++++ 文档节选

【dijkstra】poj1797

Heavy Transportation

Description

Background
Hugo Heavy is happy. After the breakdown of the Cargolifter project he can now expand business. But he needs a clever man who tells him whether there really is a way from the place his customer has build his giant steel crane to the place where it is needed on which all streets can carry the weight.
Fortunately he already has a plan of the city with all streets and bridges and all the allowed weights.Unfortunately he has no idea how to find the the maximum weight capacity in order to tell his customer how heavy the crane may become. But you surely know.

Problem
You are given the plan of the city, described by the streets (with weight limits) between the crossings, which are numbered from 1 to n. Your task is to find the maximum weight that can be transported from crossing 1 (Hugo's place) to crossing n (the customer's place). You may assume that there is at least one path. All streets can be travelled in both directions.

++++++++
++++ 原始资料

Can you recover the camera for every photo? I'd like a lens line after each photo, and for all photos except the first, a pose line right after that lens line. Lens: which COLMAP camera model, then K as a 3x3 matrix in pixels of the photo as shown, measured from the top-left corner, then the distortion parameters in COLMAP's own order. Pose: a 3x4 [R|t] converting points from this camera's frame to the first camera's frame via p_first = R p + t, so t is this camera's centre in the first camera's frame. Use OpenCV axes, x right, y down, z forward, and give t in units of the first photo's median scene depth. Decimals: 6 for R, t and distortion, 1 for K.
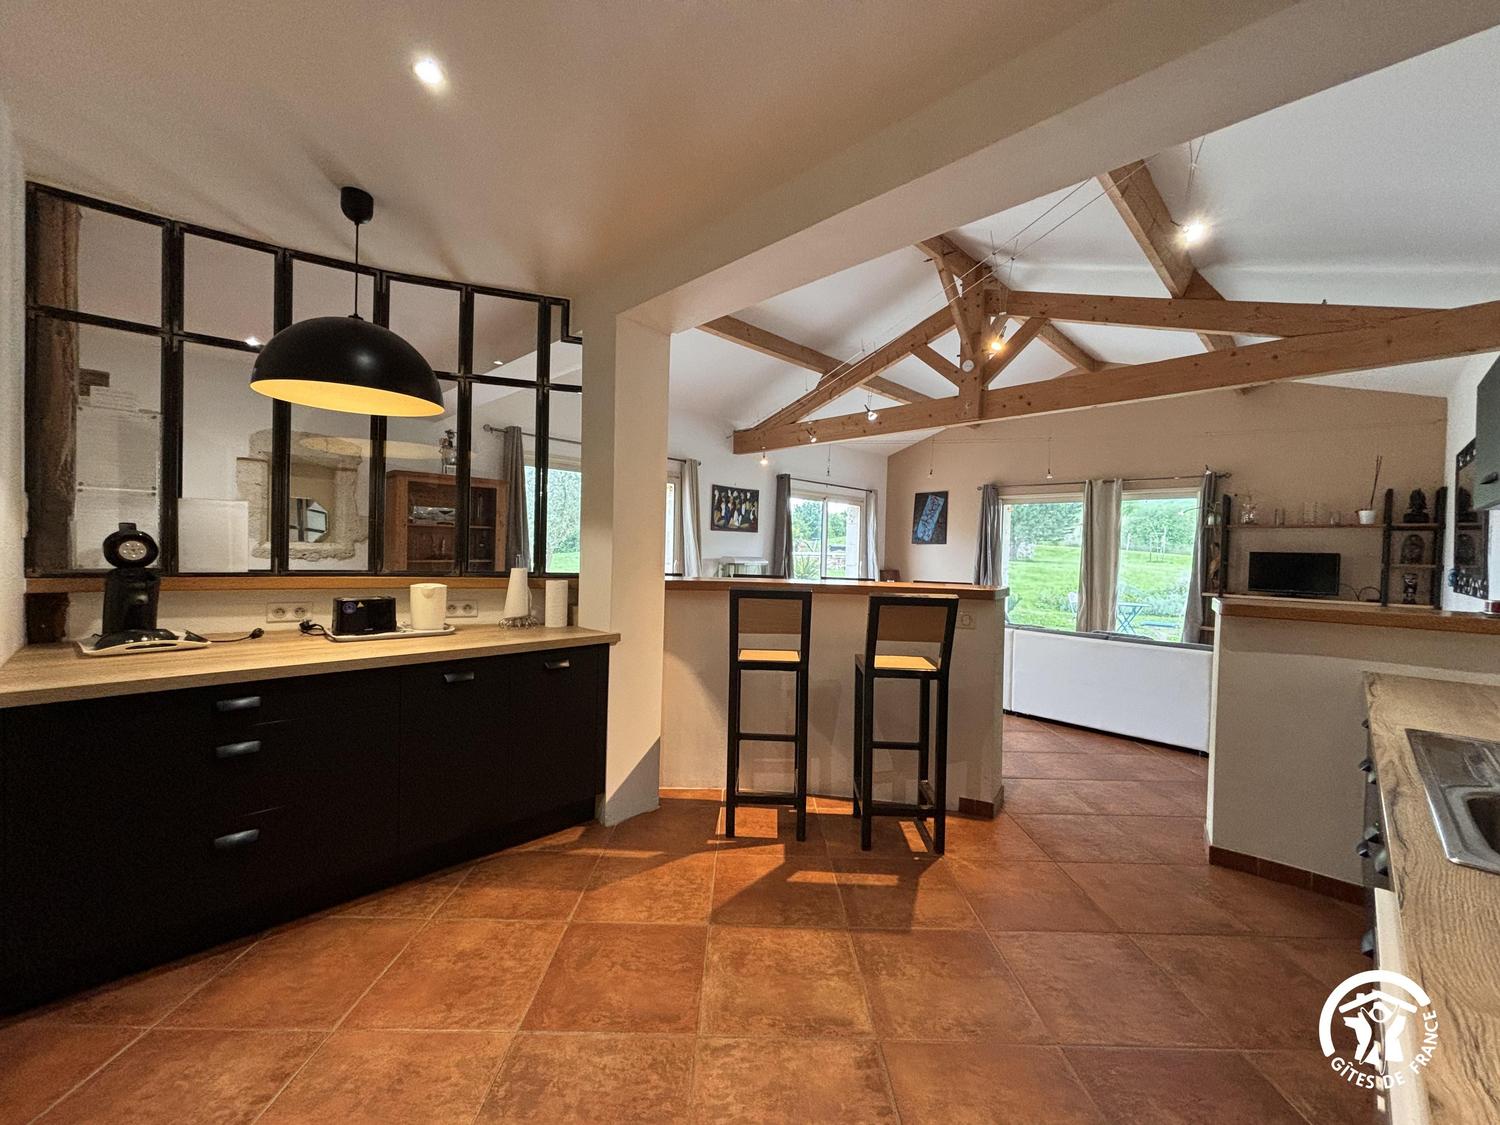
lens RADIAL K [[603.8, 0, 752.6], [0, 603.8, 562.5], [0, 0, 1]] dist [0.000651, -0.000716]
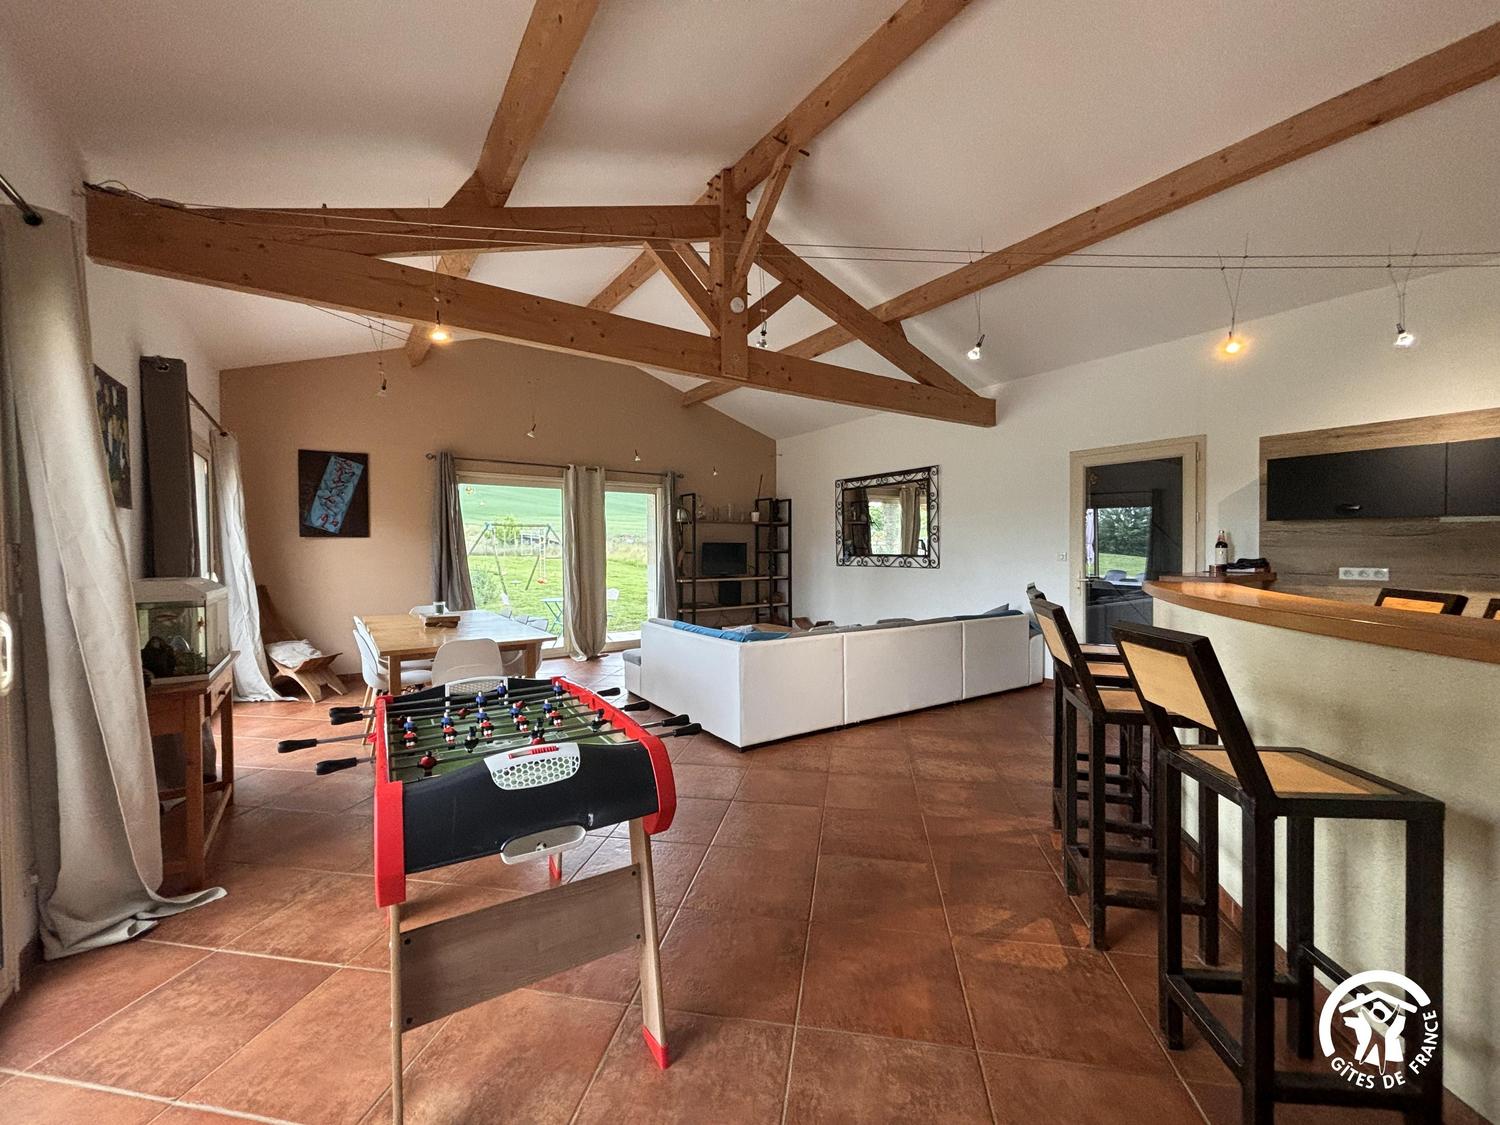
lens RADIAL K [[603.8, 0, 750.5], [0, 603.8, 560.3], [0, 0, 1]] dist [0.000651, -0.000716]
pose [[0.174749, -0.042096, 0.983713, -0.279972], [0.031500, 0.998813, 0.037146, -0.020975], [-0.984109, 0.024495, 0.175868, 0.588007]]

++++++++

→ 所需操作
1 – 请逐字照录文档节选中的一段文字，从“Fortunately he already”开始，一直到“you surely know.”为止。
2 – 请用两句话概括文档节选。
3 – 根据文档节选，路口 1 和路口 n 分别是谁的所在地？

→ 解答列表
1 –
Fortunately he already has a plan of the city with all streets and bridges and all the allowed weights.Unfortunately he has no idea how to find the the maximum weight capacity in order to tell his customer how heavy the crane may become. But you surely know.

2 – Hugo 需要知道，从客户建造巨型钢制起重机的地点到需要该起重机的地点之间，是否存在一条所有街道都能承受其重量的路线，并想求出最大承重，以便告知客户起重机最重可以达到多少。题目给出标有限重的城市街道图，路口编号为 1 到 n，街道均可双向通行，要求求出从路口 1 运到路口 n 的最大重量，并可假定至少存在一条路径。

3 – 路口 1 是 Hugo 的所在地，路口 n 是客户的所在地。